Passionate, charming they evoked that idea of a Utopia on earth, one where universal harmony would always reign.
In America during the period Henry Inman had been painting his portraits, he had dominated only a small field of paintings.
However that was now all changing as the fledgling democracy was fast gaining a new national pride and confidence in its independence and wanted to record it.
During the nineteenth century in America artists would paint views of the countryside and its inhabitants who changed the focus of their nation with American virtues of industry, innovation and ingenuity coming to the fore.
Genre pictures, with people involved in everyday activities provided an insight into family and frontier life.
Allen Smith Jnr (1810-1890), whose life spanned much of the 19th century, produced landscapes, still life and genre paintings, in addition to portraits. He moved the midwest and exhibited his genre paintings, such as this one of The Young Mechanic, with its wonderful light, warm tonality and textures and the realism for the young man working in a woodworking shop.
His master is the older young man in the straw hat, proving the point that everyone can support everyone else in a world where freedom and liberty are at the forefront of style and where children are taught to respect and honour each other.
The War of 1812 had brought the fledgling democracy greater confidence and new national pride.
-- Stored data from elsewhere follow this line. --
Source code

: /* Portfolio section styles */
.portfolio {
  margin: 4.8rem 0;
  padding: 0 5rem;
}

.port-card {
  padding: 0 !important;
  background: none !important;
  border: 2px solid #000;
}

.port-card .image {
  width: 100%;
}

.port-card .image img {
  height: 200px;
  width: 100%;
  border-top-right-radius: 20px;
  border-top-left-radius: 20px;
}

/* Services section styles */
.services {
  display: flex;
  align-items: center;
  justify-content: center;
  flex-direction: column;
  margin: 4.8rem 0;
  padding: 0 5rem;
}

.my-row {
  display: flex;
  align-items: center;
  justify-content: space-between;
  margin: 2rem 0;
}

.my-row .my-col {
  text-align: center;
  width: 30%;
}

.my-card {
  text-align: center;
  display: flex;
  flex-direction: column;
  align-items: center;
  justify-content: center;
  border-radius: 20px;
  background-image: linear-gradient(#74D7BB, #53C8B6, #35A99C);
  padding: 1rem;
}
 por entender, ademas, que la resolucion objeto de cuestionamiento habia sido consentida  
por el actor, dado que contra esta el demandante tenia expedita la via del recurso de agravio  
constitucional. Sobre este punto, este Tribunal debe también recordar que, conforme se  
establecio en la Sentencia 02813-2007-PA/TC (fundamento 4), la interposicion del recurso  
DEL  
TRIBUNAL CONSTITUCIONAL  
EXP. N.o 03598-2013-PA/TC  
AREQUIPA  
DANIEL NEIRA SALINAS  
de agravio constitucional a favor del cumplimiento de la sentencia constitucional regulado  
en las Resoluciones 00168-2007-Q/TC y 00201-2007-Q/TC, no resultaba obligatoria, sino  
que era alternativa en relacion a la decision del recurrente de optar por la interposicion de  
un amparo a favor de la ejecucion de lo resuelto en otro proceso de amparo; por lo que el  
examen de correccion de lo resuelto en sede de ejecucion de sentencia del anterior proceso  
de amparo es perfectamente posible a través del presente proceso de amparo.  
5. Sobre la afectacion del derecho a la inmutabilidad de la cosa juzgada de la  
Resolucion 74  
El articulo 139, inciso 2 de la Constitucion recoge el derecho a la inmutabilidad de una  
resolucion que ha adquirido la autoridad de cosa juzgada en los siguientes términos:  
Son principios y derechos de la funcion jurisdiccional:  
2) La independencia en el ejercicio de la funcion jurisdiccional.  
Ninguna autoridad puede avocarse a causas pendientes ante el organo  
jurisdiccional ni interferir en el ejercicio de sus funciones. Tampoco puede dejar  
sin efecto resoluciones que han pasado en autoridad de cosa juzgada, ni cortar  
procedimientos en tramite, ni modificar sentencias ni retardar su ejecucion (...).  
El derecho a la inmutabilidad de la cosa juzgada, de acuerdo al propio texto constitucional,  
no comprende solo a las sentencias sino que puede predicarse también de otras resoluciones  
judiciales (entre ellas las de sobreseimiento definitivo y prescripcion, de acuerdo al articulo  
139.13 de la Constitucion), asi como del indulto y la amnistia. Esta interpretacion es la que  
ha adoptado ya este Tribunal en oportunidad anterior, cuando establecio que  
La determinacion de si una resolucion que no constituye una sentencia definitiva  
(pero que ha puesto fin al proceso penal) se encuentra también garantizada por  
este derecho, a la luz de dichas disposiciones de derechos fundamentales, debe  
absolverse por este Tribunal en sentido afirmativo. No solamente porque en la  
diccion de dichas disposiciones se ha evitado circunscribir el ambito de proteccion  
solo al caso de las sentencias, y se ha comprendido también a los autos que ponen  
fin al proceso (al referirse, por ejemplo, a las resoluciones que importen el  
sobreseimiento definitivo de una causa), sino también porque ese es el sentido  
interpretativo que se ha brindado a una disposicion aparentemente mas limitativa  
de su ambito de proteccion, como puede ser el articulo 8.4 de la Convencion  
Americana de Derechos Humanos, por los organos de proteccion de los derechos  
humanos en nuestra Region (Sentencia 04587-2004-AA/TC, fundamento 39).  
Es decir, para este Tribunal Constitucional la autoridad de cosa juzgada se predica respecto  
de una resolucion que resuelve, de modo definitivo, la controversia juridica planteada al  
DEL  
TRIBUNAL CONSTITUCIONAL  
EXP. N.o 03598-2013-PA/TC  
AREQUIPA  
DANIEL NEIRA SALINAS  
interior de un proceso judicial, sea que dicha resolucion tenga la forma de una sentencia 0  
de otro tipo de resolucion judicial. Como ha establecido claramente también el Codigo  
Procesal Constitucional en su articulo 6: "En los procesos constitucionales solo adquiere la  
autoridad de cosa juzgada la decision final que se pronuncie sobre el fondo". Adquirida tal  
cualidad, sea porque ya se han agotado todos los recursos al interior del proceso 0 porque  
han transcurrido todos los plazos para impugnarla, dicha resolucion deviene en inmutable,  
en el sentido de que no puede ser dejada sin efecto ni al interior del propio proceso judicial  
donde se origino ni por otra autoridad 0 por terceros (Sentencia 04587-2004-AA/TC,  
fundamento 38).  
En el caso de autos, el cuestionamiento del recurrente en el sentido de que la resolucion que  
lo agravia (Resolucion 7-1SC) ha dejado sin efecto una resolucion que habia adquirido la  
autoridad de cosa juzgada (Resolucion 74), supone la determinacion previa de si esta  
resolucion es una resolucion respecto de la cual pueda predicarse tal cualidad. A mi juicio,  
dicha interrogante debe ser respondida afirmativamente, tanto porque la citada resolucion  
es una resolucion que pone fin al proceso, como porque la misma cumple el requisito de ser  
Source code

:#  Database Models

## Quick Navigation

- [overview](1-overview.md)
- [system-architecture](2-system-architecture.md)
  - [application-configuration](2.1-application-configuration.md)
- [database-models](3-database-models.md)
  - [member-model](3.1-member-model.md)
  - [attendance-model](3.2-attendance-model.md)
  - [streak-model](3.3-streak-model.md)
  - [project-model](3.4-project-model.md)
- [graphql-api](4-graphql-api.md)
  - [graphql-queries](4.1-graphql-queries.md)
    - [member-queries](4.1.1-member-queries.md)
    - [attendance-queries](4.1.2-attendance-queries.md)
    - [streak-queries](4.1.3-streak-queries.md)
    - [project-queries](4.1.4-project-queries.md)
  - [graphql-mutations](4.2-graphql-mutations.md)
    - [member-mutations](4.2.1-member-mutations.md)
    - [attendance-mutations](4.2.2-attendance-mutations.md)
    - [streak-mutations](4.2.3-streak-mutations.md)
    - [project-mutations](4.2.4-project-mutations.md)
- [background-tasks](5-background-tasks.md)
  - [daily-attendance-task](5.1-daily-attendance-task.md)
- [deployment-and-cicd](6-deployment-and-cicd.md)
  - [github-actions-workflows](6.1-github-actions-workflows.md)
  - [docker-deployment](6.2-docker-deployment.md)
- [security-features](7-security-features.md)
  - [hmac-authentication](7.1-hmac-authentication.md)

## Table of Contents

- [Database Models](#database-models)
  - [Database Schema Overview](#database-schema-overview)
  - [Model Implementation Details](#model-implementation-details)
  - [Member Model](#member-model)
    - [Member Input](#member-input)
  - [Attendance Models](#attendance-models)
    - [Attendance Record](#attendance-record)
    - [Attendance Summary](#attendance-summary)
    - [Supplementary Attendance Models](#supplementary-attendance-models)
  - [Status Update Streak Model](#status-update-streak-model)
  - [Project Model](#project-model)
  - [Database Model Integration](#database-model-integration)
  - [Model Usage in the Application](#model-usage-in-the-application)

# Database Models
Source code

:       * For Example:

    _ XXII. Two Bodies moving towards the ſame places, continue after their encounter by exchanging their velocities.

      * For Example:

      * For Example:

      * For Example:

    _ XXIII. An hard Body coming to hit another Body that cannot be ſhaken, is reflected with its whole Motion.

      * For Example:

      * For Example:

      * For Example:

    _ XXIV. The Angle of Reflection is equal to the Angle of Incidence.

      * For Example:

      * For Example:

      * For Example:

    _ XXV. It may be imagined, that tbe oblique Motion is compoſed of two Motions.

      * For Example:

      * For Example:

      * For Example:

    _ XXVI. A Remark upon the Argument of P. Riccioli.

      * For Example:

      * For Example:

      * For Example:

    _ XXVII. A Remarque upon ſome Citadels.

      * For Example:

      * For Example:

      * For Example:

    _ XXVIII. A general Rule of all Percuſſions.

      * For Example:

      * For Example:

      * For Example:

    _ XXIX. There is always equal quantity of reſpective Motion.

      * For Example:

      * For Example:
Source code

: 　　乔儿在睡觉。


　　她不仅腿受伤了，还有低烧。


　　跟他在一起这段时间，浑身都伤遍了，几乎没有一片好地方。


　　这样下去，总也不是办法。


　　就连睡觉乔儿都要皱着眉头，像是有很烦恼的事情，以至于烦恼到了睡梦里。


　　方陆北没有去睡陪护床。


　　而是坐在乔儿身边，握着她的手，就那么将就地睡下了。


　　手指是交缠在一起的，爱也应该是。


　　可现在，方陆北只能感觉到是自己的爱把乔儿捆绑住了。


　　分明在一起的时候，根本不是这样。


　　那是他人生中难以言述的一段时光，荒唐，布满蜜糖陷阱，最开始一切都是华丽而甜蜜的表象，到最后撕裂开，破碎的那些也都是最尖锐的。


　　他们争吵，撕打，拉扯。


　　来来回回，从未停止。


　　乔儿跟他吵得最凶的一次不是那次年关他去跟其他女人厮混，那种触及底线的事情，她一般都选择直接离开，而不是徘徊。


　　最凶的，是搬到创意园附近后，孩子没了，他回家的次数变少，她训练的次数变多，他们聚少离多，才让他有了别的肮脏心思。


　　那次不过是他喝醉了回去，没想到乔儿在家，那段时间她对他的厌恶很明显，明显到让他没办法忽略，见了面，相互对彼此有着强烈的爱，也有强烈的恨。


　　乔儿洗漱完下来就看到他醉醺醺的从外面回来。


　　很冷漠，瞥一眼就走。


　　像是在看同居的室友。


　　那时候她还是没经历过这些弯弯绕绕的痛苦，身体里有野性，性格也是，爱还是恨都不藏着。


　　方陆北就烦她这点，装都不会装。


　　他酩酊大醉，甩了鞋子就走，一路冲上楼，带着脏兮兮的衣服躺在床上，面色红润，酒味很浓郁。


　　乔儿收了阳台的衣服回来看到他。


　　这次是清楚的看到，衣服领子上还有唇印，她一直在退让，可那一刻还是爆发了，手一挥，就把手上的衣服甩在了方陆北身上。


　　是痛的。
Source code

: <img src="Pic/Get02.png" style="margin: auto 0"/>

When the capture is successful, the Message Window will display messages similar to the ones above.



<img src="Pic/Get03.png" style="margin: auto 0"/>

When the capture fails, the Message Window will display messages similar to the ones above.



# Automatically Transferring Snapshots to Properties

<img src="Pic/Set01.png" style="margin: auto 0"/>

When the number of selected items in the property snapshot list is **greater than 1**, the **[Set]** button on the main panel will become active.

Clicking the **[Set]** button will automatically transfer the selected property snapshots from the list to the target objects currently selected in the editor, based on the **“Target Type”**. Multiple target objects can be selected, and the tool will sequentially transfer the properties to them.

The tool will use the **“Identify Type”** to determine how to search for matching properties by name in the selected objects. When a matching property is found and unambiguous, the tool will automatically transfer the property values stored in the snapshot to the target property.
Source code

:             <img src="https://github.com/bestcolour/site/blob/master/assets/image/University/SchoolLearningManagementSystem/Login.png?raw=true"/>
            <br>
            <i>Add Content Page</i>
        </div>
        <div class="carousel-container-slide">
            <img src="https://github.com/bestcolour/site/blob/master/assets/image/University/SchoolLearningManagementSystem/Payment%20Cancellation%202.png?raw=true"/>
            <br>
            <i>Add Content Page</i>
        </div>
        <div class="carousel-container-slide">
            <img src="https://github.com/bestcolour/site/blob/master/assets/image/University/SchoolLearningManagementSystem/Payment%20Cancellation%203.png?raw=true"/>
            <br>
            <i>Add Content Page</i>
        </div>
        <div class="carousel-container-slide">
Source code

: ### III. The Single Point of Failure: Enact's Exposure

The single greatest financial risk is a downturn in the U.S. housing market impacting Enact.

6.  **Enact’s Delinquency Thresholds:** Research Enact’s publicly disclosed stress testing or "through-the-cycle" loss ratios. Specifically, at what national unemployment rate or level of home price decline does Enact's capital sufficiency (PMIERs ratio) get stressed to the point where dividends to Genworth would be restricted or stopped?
By 1829, when Andrew Jackson assumed the presidency, the foundations for an independent culture were securely laid and this sort of art represented the best of Jacksonian led America.
The industrial revolution would only begin in the United States after the War of 1812 and during the following three decades economic change, especially in the north significantly affected working conditions and social structures as paintings illustrated American virtues as well as the pleasures of country life.
Philosopher-poet Ralph Waldo Emerson expressed the mood of the country in 1837 when he said, “our day of dependence, our long apprenticeship to the learning of other lands is drawing to a close.”
America’s was busy embracing its “manifest destiny” wholeheartedly as it grew vastly both in economic strength and cultural attainment as it entered the nineteenth century.
Eastman Johnson (1824-1906) had produced iconic images of the civil war and he was one of those artists that would rise to the challenge after it was over to produce depictions of rural life that appealed to a period of nostalgia.
This is when the rustic ideal of country life was considered, best illustrated by Johnson’s ‘Barn Swallows, a family of children depicted inside a barn on a summer day perched high on a beam. They were the children of his sister Harriet May playing in their summer home in Kennebunkport, Maine.
Co-Founder of the Metropolitan Museum of Art in New York, his name is inscribed over its entrance.
He portrayed portraits of prominent Americans such as President, Abraham Lincoln and Ralph Waldo Emerson or Henry Wadsworth Longfellow whose poetry was integral to his age and he was known as the ‘American Rembrandt’ in his day.
During the American Civil War from 1861 to 1865, when brother fought brother on a bloody battlefield, using the specialized equipment of 19th century warfare, 750,000 American lives were lost.
The all-new nation became involved in a bloody internal conflict as it attempted to grow its ‘united’ vision of itself.
Eighteenth century enlightenment, it seems, had a very high price to pay as everyone wrestled with ideas of conscience, class, race, human frailty and societies mores and concerns. Addressing societies concerns about how, after such a bitter and bloody conflict as their Civil War would be a huge task.
The war left a very large and grievous wound that had been at best only cauterized, although it had not destroyed the American belief in progress.
Young Americans began flocking overseas to Rome, to Paris, to Florence, London and Berlin and by the 1870’s the single minded idea of purpose that had inspired its first American painters changed dramatically, as European ideas and aesthetics began to influence their very real choices in both life and art.